*** DATA SUPPLIED Section Begins ***

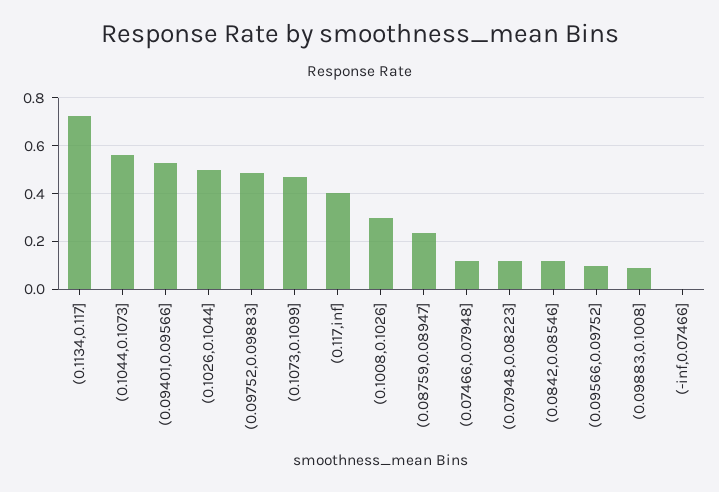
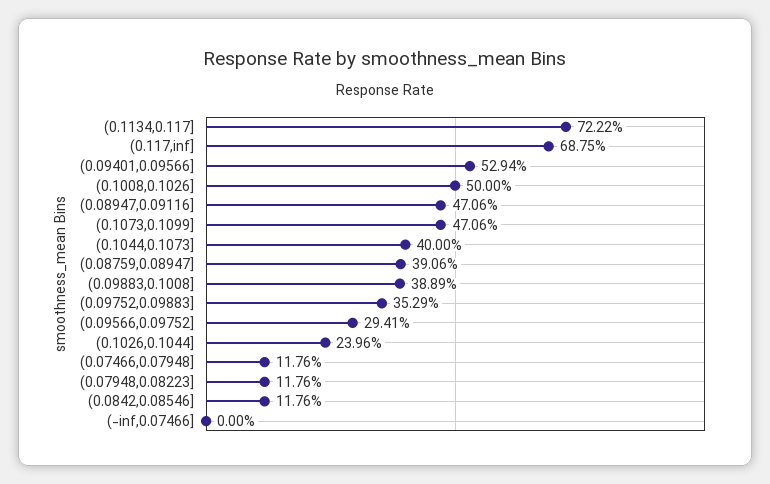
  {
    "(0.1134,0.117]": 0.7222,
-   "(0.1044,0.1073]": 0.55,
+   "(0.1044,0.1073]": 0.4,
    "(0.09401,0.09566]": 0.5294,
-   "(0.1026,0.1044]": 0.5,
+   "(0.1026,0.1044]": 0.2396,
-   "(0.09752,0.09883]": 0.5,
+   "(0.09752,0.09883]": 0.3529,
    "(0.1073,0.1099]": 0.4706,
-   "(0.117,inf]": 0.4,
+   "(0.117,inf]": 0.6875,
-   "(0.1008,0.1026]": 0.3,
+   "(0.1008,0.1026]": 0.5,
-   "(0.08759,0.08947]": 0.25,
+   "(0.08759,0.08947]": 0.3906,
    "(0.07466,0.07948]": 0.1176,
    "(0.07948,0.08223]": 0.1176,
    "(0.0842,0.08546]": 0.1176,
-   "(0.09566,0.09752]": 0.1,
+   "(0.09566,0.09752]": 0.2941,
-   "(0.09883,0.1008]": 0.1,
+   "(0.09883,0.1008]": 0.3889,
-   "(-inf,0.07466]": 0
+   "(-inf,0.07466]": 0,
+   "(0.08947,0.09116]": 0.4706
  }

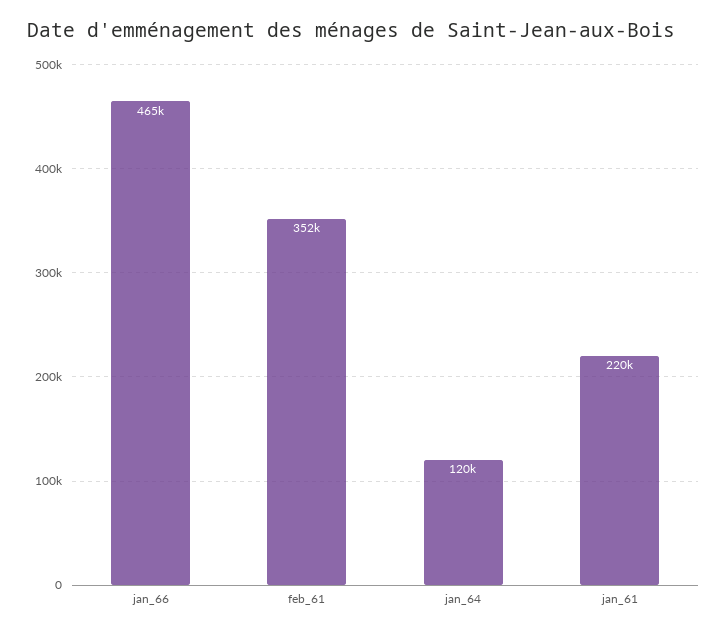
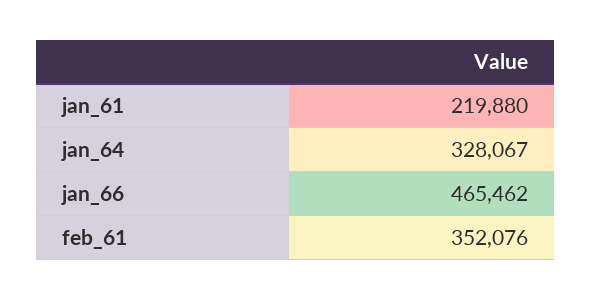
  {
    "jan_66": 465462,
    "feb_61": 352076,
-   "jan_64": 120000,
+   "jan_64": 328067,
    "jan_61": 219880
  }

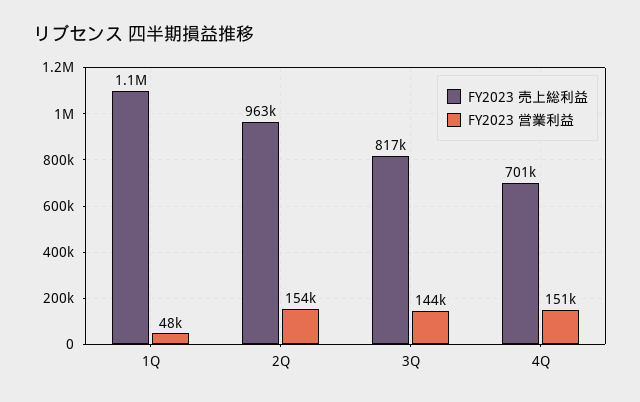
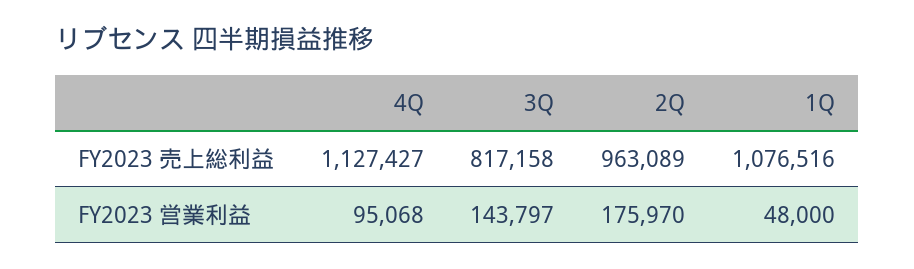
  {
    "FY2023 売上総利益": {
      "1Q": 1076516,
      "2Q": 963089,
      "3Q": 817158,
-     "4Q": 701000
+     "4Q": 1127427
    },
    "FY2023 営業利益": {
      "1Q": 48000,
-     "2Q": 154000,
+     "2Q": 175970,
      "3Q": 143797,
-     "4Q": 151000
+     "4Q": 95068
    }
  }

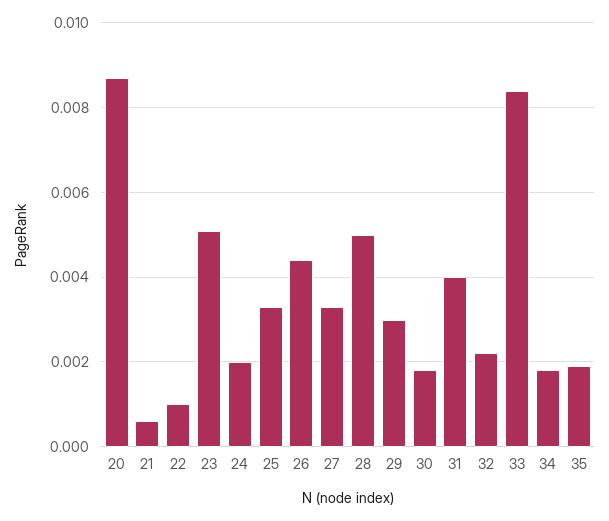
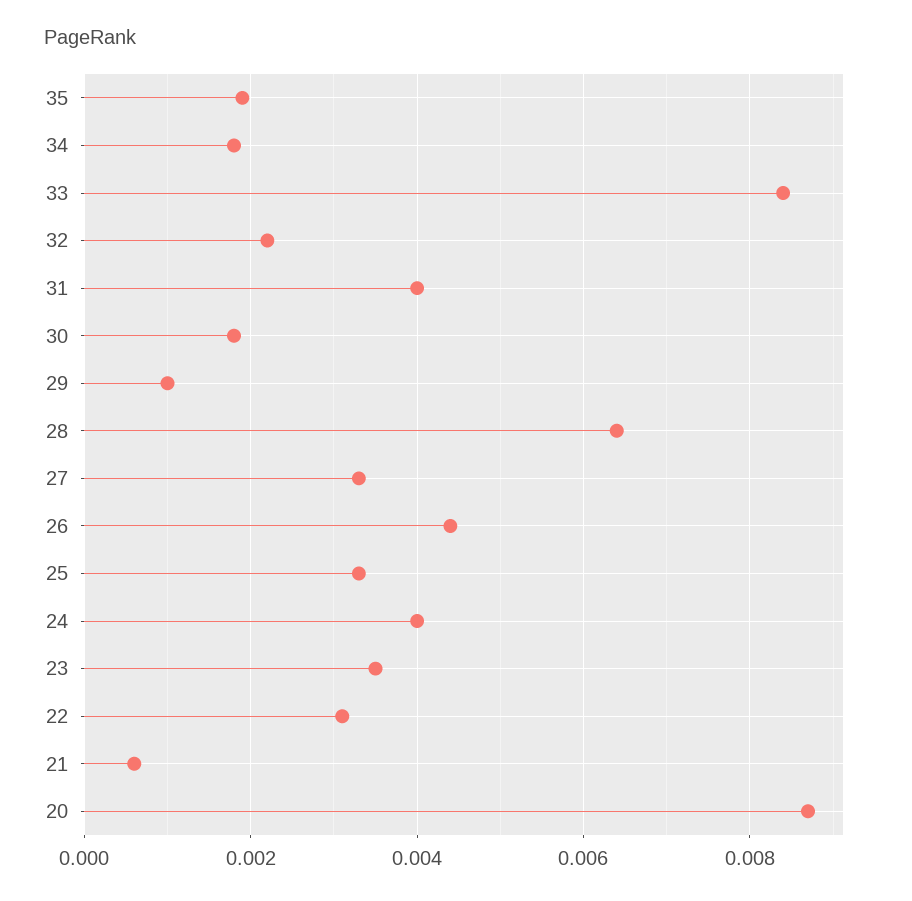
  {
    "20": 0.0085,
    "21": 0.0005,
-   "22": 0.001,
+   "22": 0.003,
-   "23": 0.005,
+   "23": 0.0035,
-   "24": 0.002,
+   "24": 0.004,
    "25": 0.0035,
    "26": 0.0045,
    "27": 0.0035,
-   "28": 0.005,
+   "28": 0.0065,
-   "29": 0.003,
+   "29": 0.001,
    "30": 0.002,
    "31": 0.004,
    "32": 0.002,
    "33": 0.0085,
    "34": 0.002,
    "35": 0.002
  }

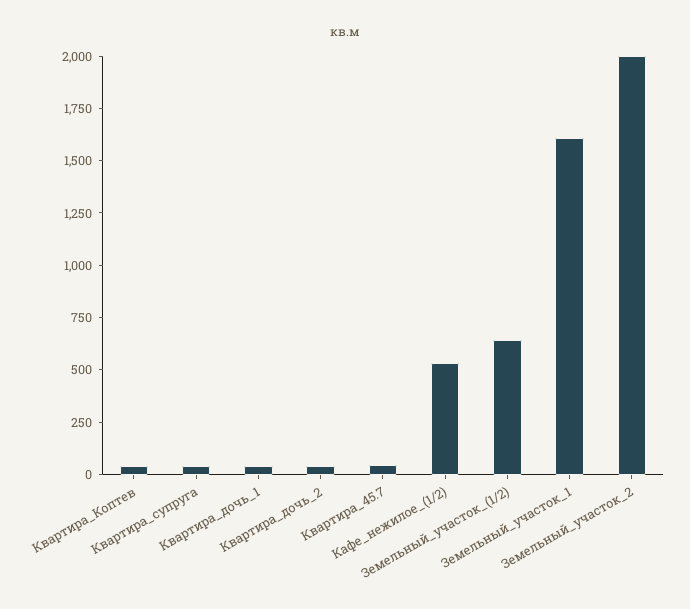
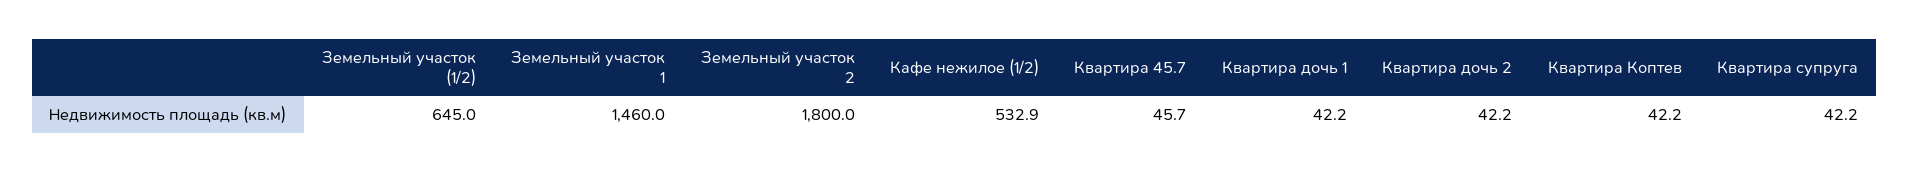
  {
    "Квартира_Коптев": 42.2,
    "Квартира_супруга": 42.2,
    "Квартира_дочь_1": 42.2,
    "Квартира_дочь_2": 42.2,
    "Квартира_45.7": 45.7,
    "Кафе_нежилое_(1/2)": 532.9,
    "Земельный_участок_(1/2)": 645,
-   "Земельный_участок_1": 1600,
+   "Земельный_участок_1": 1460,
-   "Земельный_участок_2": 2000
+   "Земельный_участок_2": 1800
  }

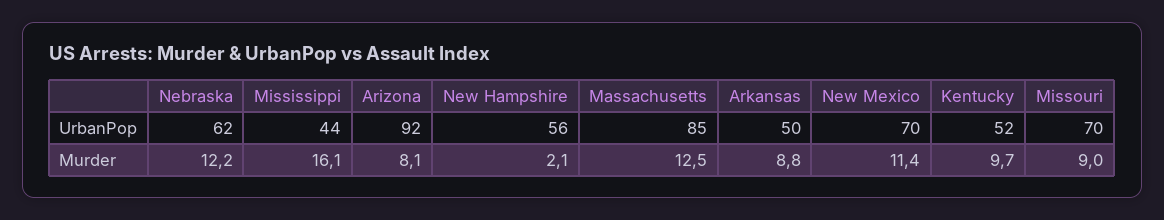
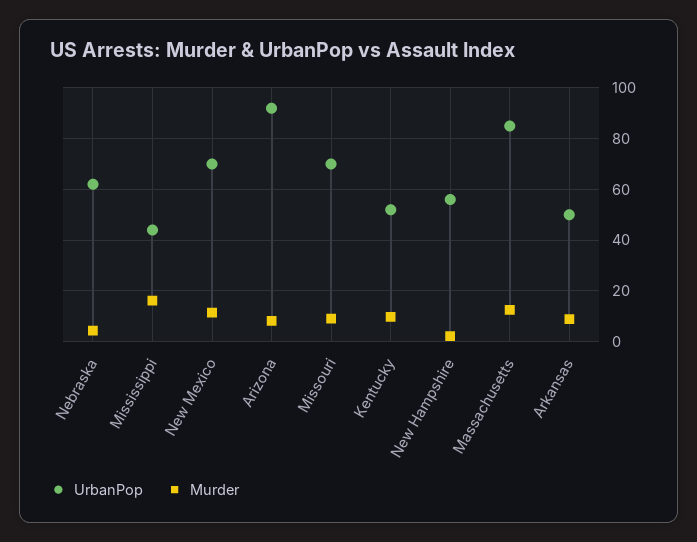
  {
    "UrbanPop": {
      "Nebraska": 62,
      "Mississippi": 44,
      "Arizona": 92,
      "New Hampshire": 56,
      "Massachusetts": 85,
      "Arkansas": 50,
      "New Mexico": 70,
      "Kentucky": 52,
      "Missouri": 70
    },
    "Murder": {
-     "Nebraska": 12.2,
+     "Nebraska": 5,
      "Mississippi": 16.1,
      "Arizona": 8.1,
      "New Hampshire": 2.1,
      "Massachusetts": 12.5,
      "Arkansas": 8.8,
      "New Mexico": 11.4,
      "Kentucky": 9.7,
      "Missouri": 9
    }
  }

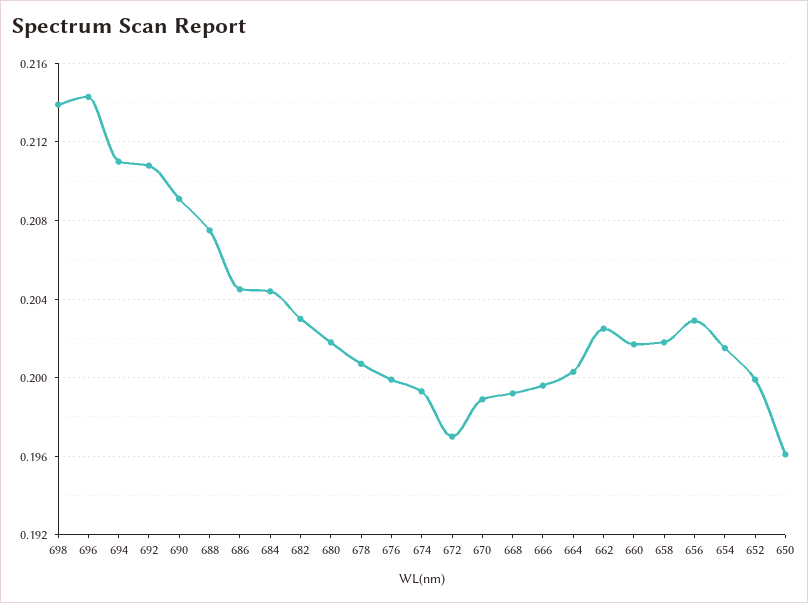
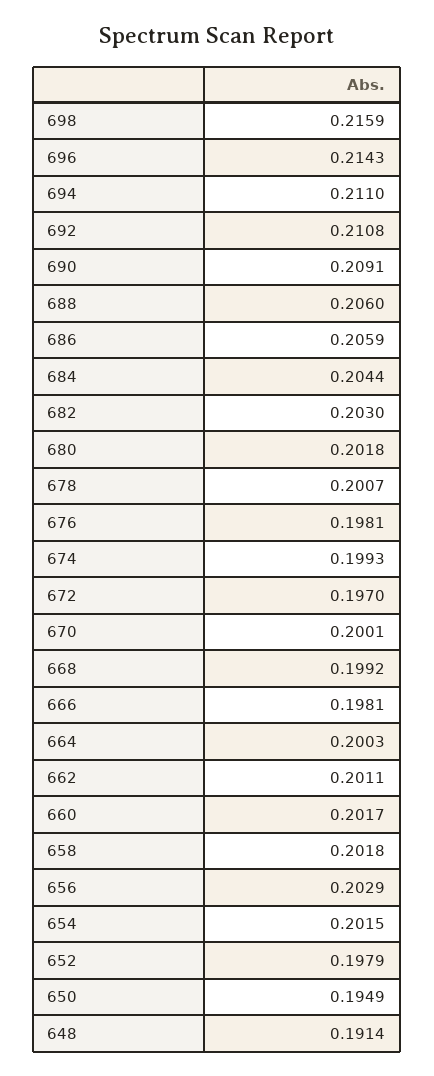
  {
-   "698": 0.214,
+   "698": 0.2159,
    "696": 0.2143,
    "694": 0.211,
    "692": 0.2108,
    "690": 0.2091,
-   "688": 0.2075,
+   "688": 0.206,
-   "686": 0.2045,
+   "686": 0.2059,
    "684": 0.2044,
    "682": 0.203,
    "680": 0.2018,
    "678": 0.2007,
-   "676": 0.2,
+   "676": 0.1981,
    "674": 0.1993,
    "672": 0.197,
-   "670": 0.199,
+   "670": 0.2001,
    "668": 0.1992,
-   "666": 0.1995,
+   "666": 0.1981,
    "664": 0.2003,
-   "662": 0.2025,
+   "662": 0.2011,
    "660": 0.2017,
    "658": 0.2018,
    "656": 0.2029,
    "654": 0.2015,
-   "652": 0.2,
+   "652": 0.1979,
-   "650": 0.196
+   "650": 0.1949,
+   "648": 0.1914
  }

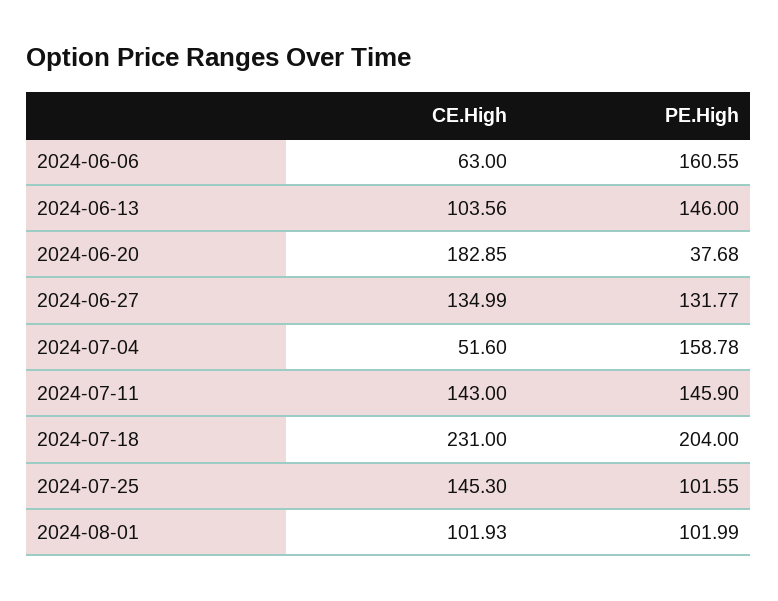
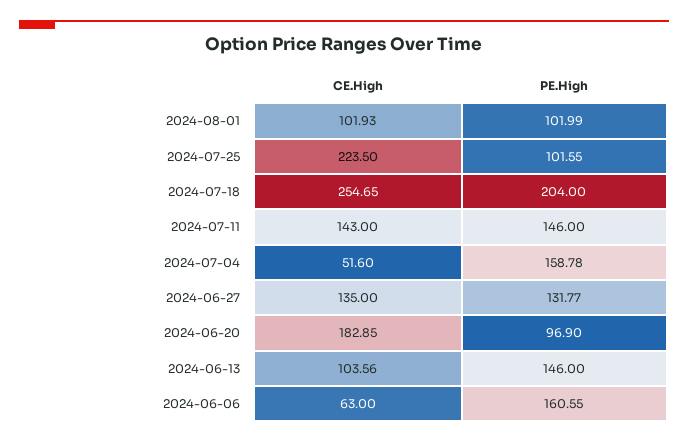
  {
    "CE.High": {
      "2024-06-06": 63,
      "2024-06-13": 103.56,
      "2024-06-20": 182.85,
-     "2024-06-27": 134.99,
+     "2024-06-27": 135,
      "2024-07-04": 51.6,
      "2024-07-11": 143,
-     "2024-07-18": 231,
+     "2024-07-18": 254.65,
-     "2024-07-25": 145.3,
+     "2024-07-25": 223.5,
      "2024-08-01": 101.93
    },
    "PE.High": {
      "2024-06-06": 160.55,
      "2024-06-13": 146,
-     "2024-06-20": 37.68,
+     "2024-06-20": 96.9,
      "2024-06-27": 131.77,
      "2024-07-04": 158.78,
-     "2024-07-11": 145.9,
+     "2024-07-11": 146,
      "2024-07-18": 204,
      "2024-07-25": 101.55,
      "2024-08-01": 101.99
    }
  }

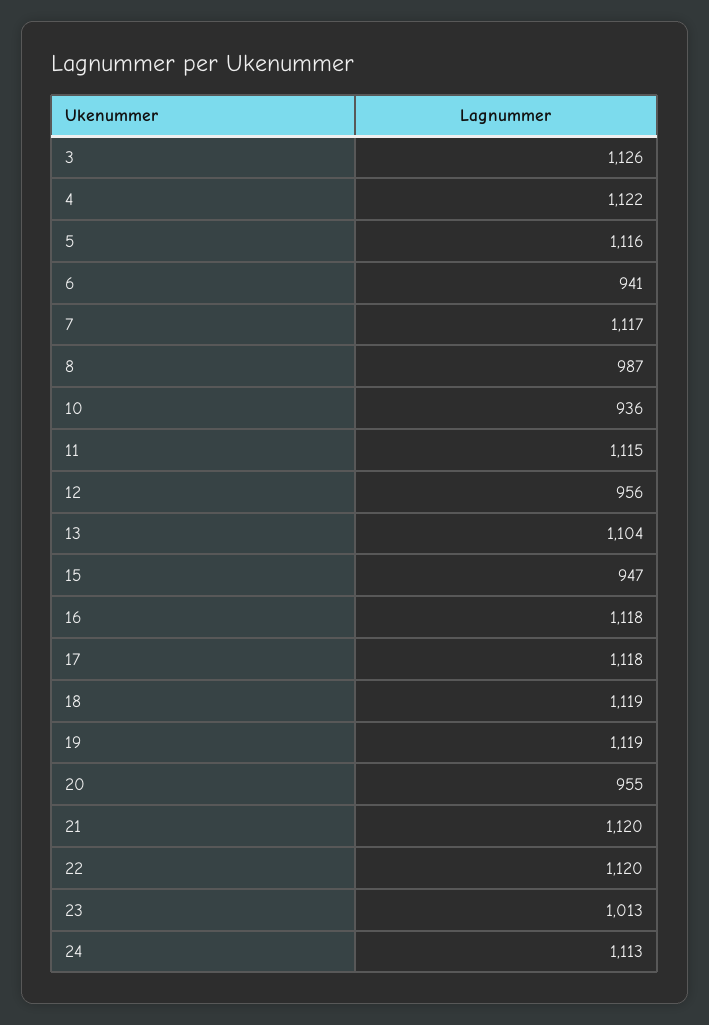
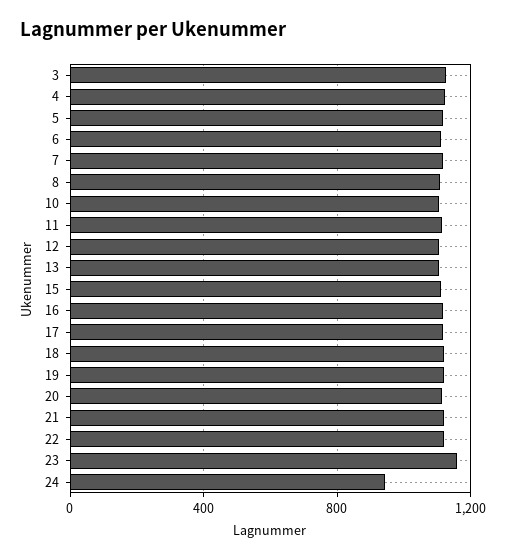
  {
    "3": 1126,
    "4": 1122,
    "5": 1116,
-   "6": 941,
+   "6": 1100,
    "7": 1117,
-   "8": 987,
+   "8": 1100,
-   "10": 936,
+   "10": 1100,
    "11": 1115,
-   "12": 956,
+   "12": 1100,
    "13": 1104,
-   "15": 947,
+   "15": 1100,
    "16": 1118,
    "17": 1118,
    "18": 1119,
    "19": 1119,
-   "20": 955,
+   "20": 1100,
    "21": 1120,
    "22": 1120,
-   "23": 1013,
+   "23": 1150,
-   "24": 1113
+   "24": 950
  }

*** DATA SUPPLIED Section Ends ***

WORK INSTRUCTIONS: Scan the listing above, and wherever a line holds the string "Nebraska", copy that line.

WRITTEN REPLY:
      "Nebraska": 62,
-     "Nebraska": 12.2,
+     "Nebraska": 5,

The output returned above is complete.